I think lowering through a series of plateaus helps me get psychologically used to being that new weight, and I also think there are memories contained in fat, or in a certain sort of body memory, and they need to be processed.  If you lose too much weight too fast, you can’t process them, and psychically you are just stretching a rubber band which is bound to contract back, sooner or later.  You have to relax into a new way of being in your body.  All of us get fat by using food (and of course booze, which was my main issue, although food was too) as a drug.  If you don’t deal with what caused you to use food that way, your weight loss will not last.

I’m going weeks not just not getting drunk–I’ve done that before–but not even WANTING to get drunk.  That is new.

This blog represents a series of spasms, in a way.  It is a labor of love, but it also represents an outlet for manic energy, for my childish urge to impose my will on the world, to be relevant, to matter, to feel some sense of control, which of course I really don’t, in any important way.  What will be, will be.  That would probably sound better in French.

My history of keeping my word when I say I am going to stop blogging is not good.  Terrible, in fact.  Really terrible.  It feels like I would lose a friend, something important, a vital outlet.  And maybe I would.

But I am going to try and take the leap again.

I will share a couple thoughts first, though.

1) It seems to me that Leftist AgitProp had really created the sense among many that black people are a different species of human, that their “experience” somehow partakes of a mystic unintelligibility for us white folks, and that in some latent way we nearly need to worship them.

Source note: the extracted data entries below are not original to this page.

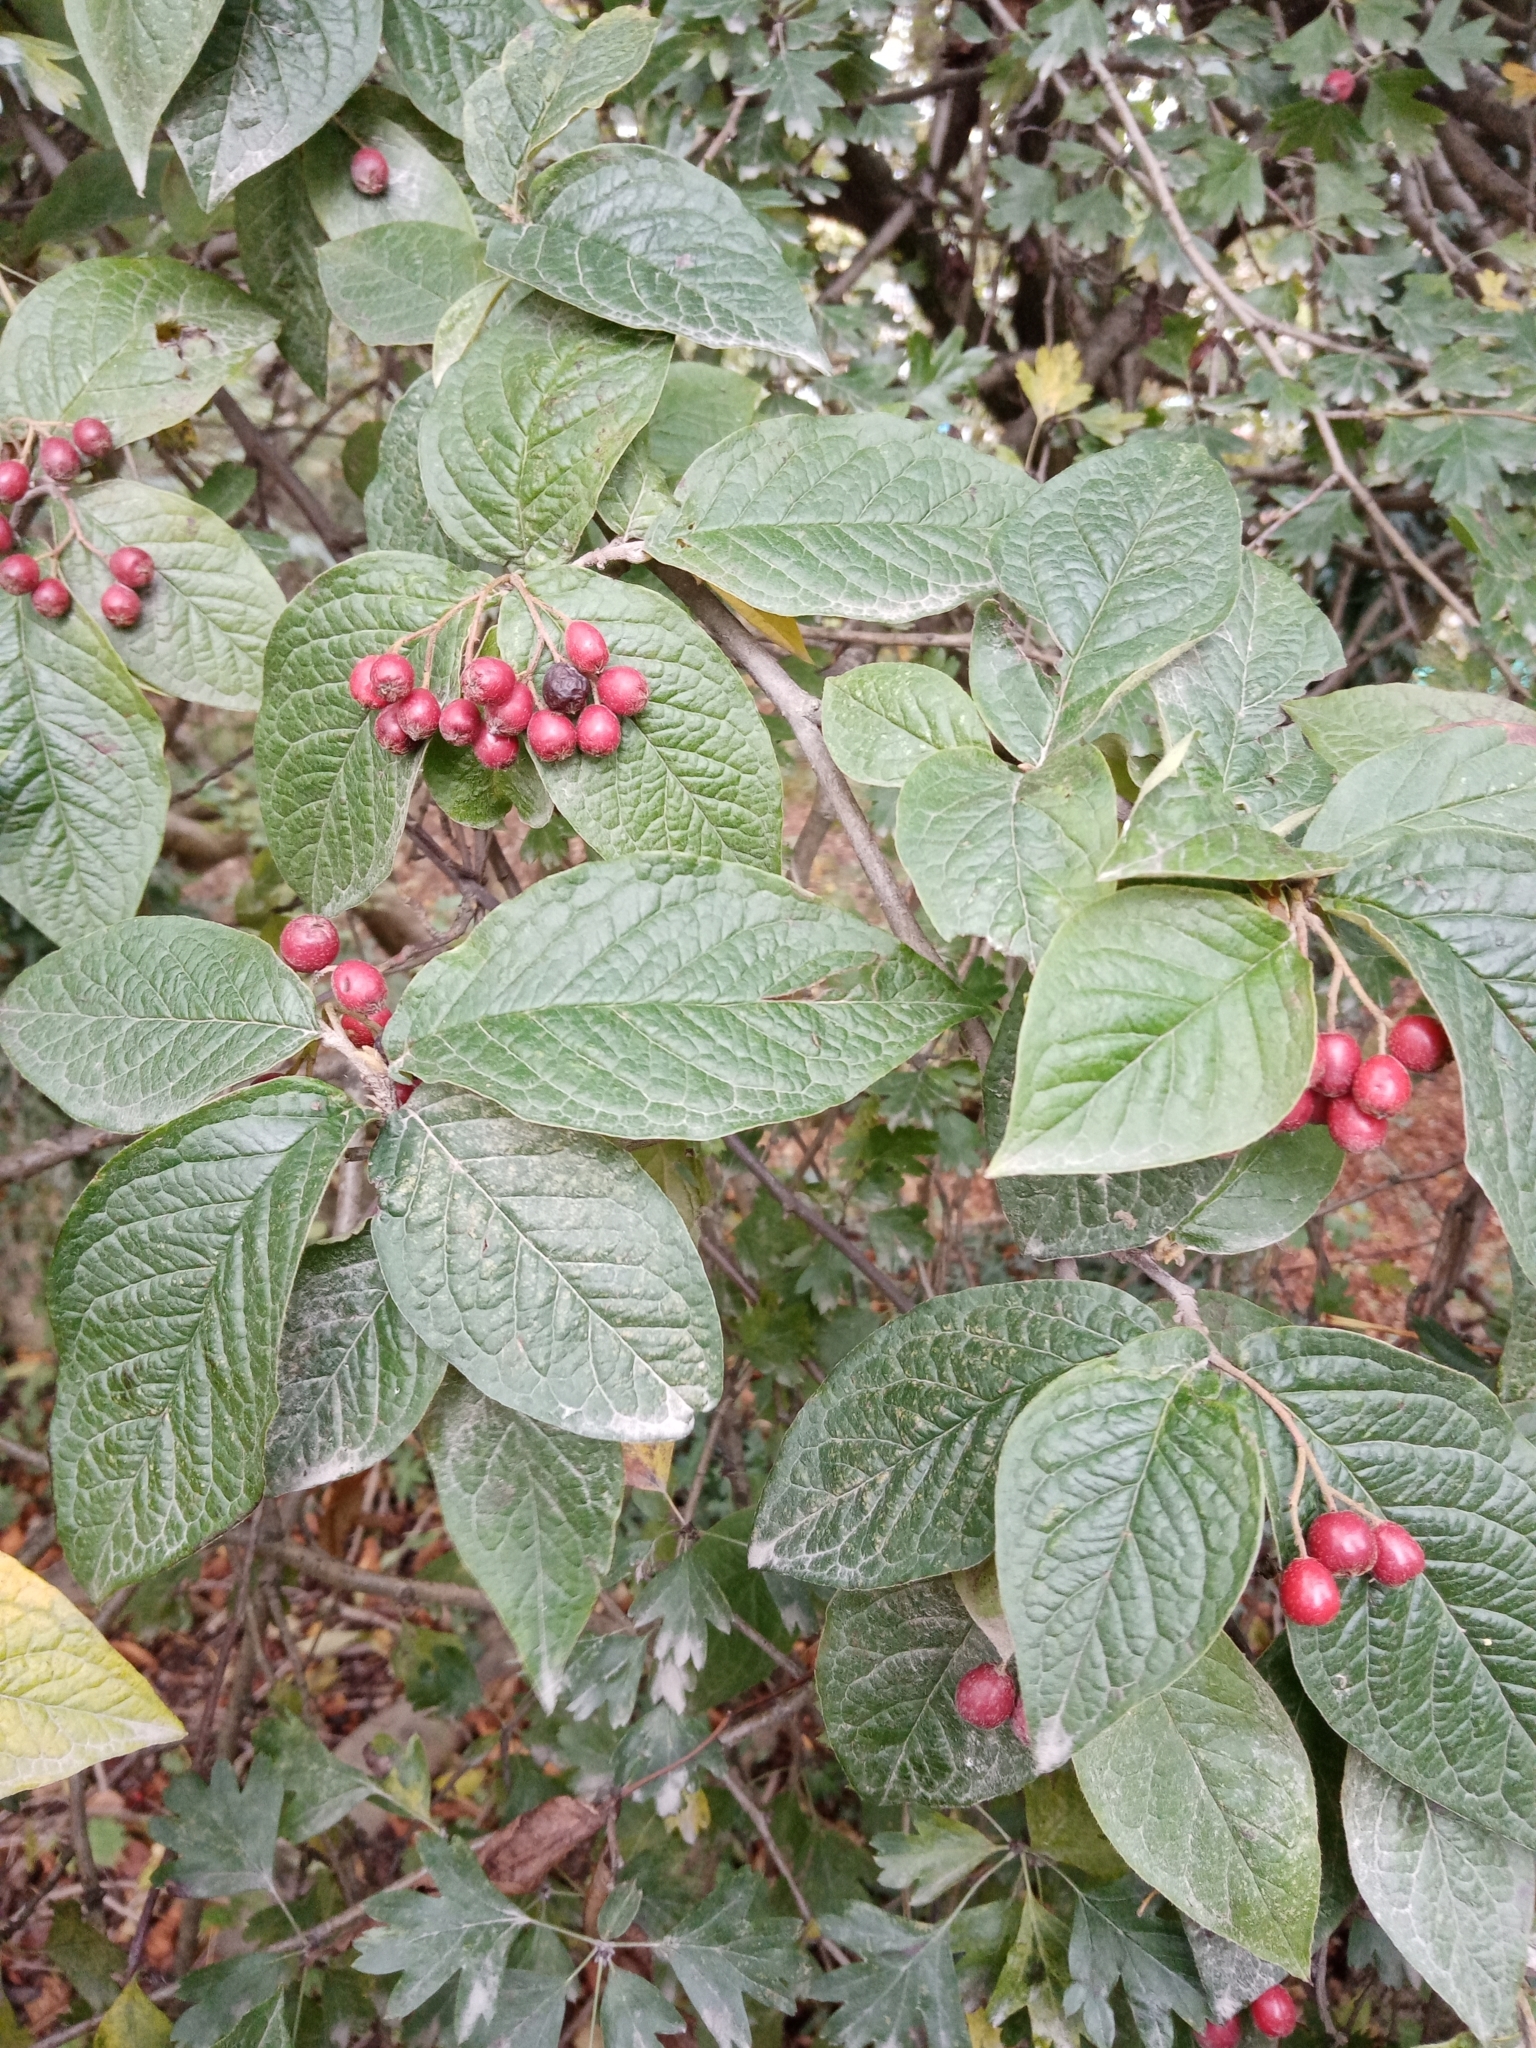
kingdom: Plantae
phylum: Tracheophyta
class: Magnoliopsida
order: Rosales
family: Rosaceae
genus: Cotoneaster
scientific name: Cotoneaster bullatus
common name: Hollyberry cotoneaster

Here is the reality: all of us–or most of us–have had the shit knocked out of us emotionally at some point or other.  All of us have had people make unwarranted and negative assumptions about us.  All of us have been discriminated against.  Black people are not a different species of human.  You can talk to them, you can listen to their stories, and you can compare them to your stories.  You know what?  There is a lot of overlap.  They are not that different from “normal” people.  Yes, that was consciously an echo of the racism of the white people (mainly) comprising and running BLM.

I think most normal black folks, looking at the white people wanting to kiss their feet, have to be thinking “what the fuck is wrong with these people?”  Some, of course, seeing suckers all around them, figure out how to take advantage of it.  It’s a target rich environment, for sure, and honestly I can’t blame them.  How often do any of us get people begging to be taken advantage of, and heaping praise on us for doing it?

2) I have been calling the global lockdowns a crime of historic proportions.  What they also represent is an historically unprecedented abuse of expertise, of the secular scientific priesthood, and the trust we place in such oracles and leaders.  THEY ARE LYING TO US.  They are not doing science.  None of these responses are tested, and none stand up to scientific scrutiny.  

We should be copying Sweden or Switzerland.  This is an unmistakable FACT.  It can’t be argued, in my view.  So why aren’t we?  Because our priesthood has been corrupted.  It’s unbelievable, the venality and recklessness of people we should be able to trust, but obviously can’t.

I am quite bullish, by the way, as far as Trump.  HCQ will prevent serious complications, in my opinion, and with zinc and Azithromyacin he will probably get through this whole thing without significantly decreasing his work load.  He’ll sleep a few more hours a night for a few days, but I think that will be about it.  I may be wrong, but I doubt it.  The actual science seems reasonably clear.